In other news....the *chokes* date with the ex was...interesting. It was weird. I just didn't really feel anything...but I got the impression he did. He called me after that...just to talk about me and how my day was. And I was civil. Let some days go by because I really didn't care if I never spoke to him again...and then he up and called me today just out of the blue. He has a knack for calling me at inopportune moments, LOL. I remember once he called me while I was going through Anaphaletic shock. Okay, back on topic.
I was busy at the time so I couldn't be as responsive as I probably should have been. That, and I was surrounded by the people who absolutely hate his guts.
You-Know-Who was there. I love him, really. He's such a sweetie. Sometimes I wish...well, I don't know what I wish exactly. It's just sometimes I'll be with him and I'll feel completely content and happy.

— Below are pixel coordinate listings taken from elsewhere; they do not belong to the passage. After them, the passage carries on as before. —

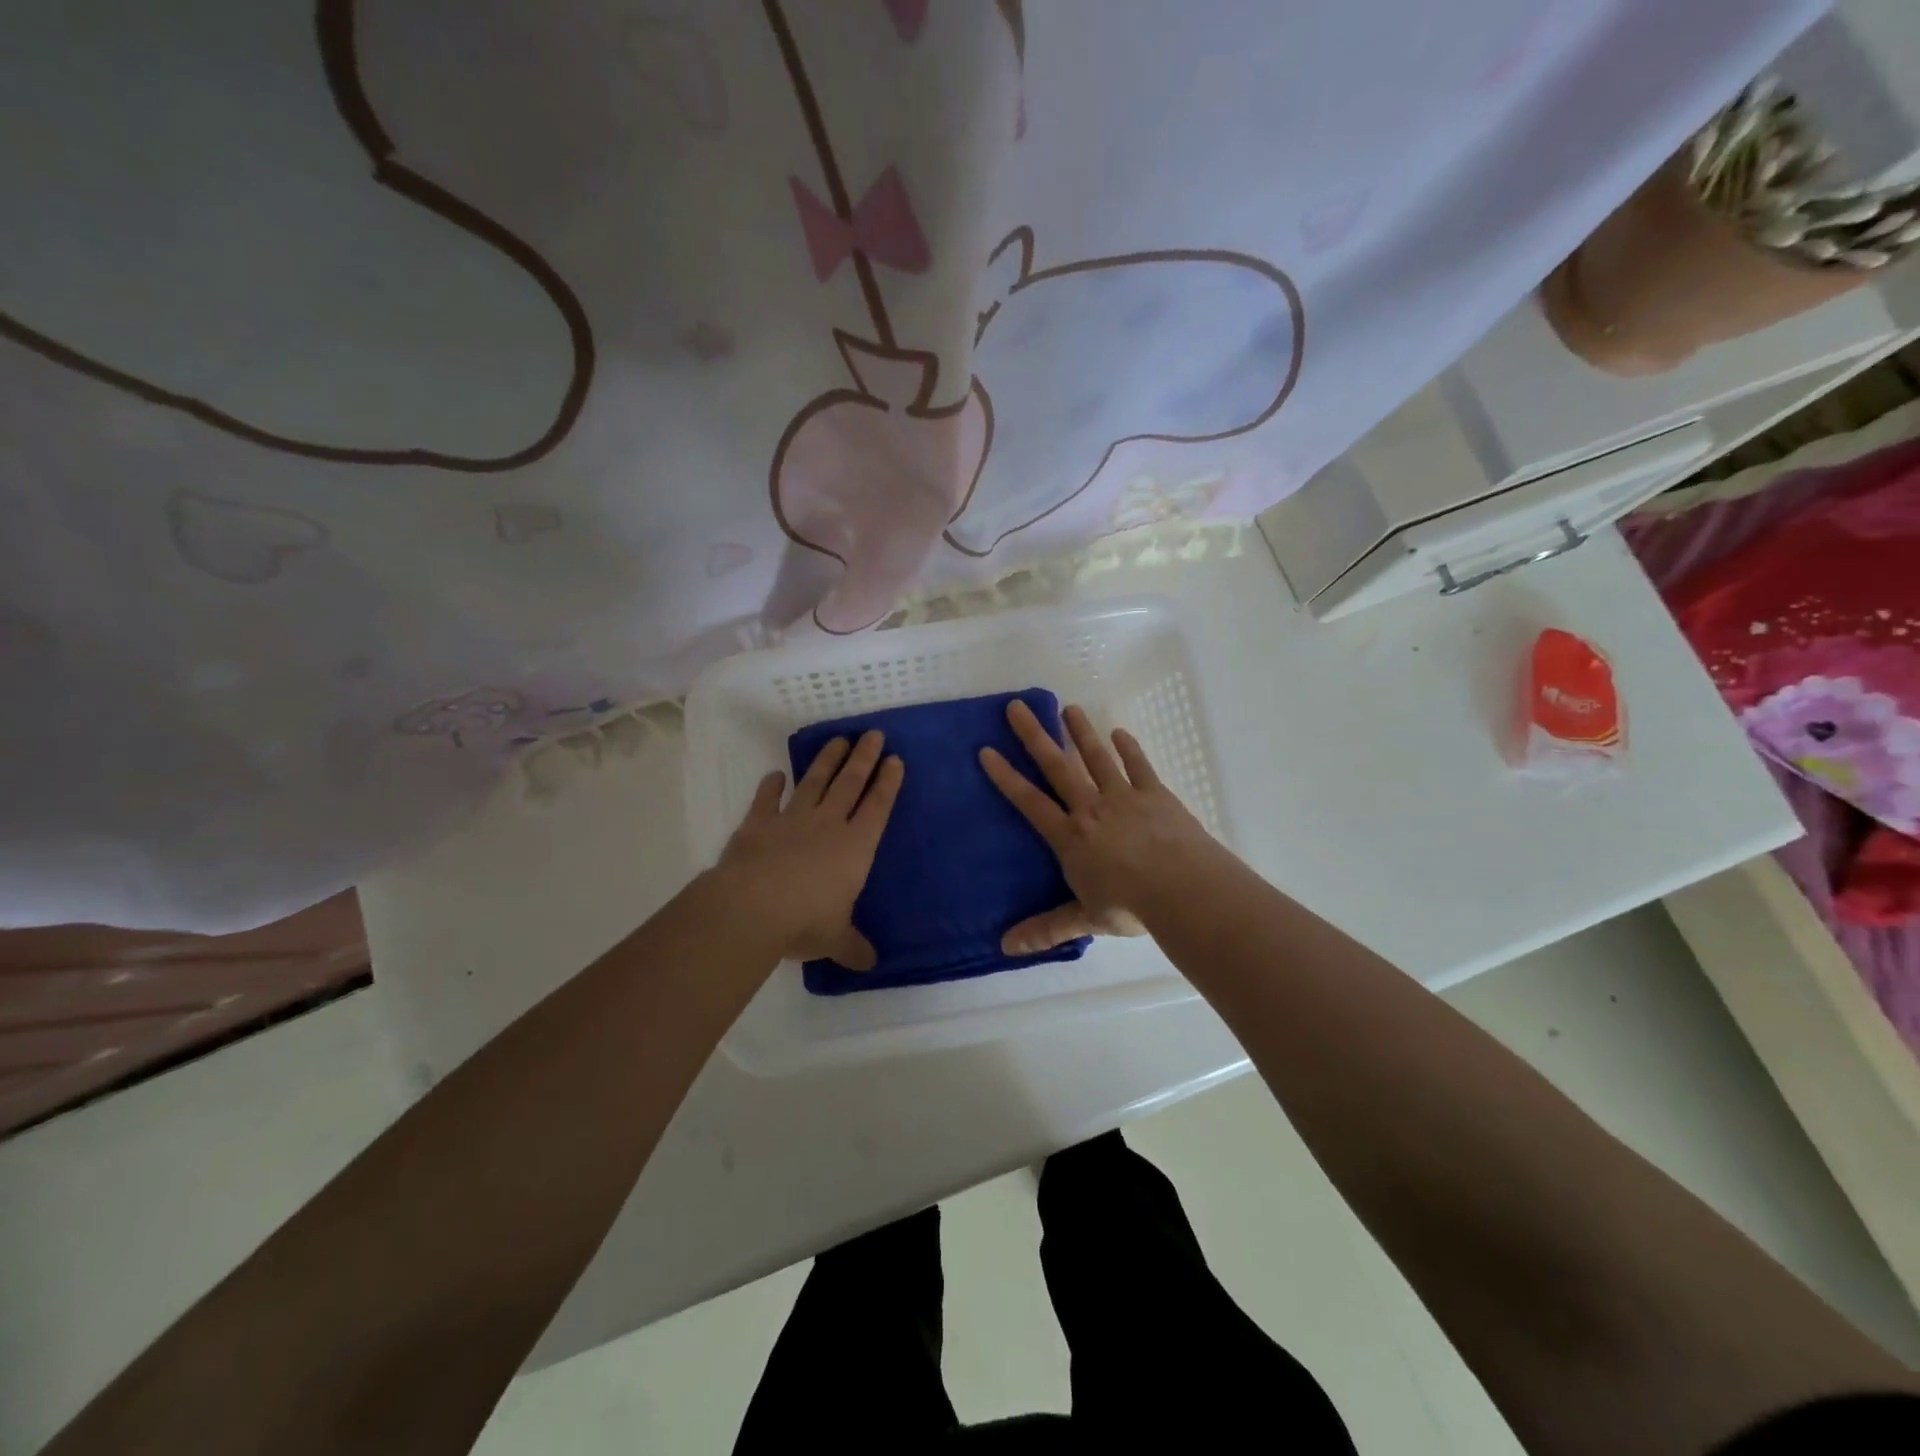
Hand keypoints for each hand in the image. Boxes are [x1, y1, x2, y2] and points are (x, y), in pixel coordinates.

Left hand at [716, 730, 903, 967]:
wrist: (752, 907)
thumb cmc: (805, 921)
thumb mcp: (835, 939)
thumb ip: (853, 947)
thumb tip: (870, 965)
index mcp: (855, 848)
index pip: (877, 808)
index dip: (888, 783)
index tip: (895, 759)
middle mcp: (828, 825)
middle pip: (850, 783)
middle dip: (864, 758)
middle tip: (873, 734)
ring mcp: (792, 820)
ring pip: (814, 782)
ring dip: (827, 760)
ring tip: (838, 740)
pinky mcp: (758, 823)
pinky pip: (767, 799)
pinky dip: (771, 786)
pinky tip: (775, 775)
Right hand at [980, 701, 1220, 953]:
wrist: (1183, 889)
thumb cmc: (1131, 906)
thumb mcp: (1086, 919)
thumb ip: (1047, 929)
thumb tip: (1005, 948)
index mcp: (1071, 837)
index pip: (1030, 802)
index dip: (1007, 777)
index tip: (987, 750)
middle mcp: (1091, 809)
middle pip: (1058, 767)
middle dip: (1035, 737)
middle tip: (1016, 707)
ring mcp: (1124, 797)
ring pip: (1097, 758)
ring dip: (1081, 732)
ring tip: (1068, 708)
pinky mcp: (1156, 795)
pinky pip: (1139, 767)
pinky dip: (1128, 749)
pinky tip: (1119, 733)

*sighs* Let's see...what else was I going to share here? Oh, the song of the day is Widow by Mars Volta. I can't get enough of this song.
He’s got fasting black lungs
Made of clove splintered shardes
They’re the kind that will talk
Through a weezing of coughs
And I hear him every night
In every pore
And every time he just makes me warm
Freeze without an answer
Free from all the shame
Must I hide
Cuz I’ll never never sleep alone
Look at how they flock to him
From an isle of open sores
He knows that the taste is such
Such to die for
And I hear him every night
On every street
The scales that do slither
Deliver me from…
Freeze without an answer
Free from all the shame
Then I’ll hide cuz i’ll never never sleep alone
Oh lord
Said I’m bloodshot for sure
Pale runs the ghost
Swollen on the shore
everynight
in every pore
The scales that do slither
Deliver me from…
Freeze without an answer
Free from all the shame
Then I’ll hide
Cuz I’ll never never sleep alone
It's an awesome song. Really haunting.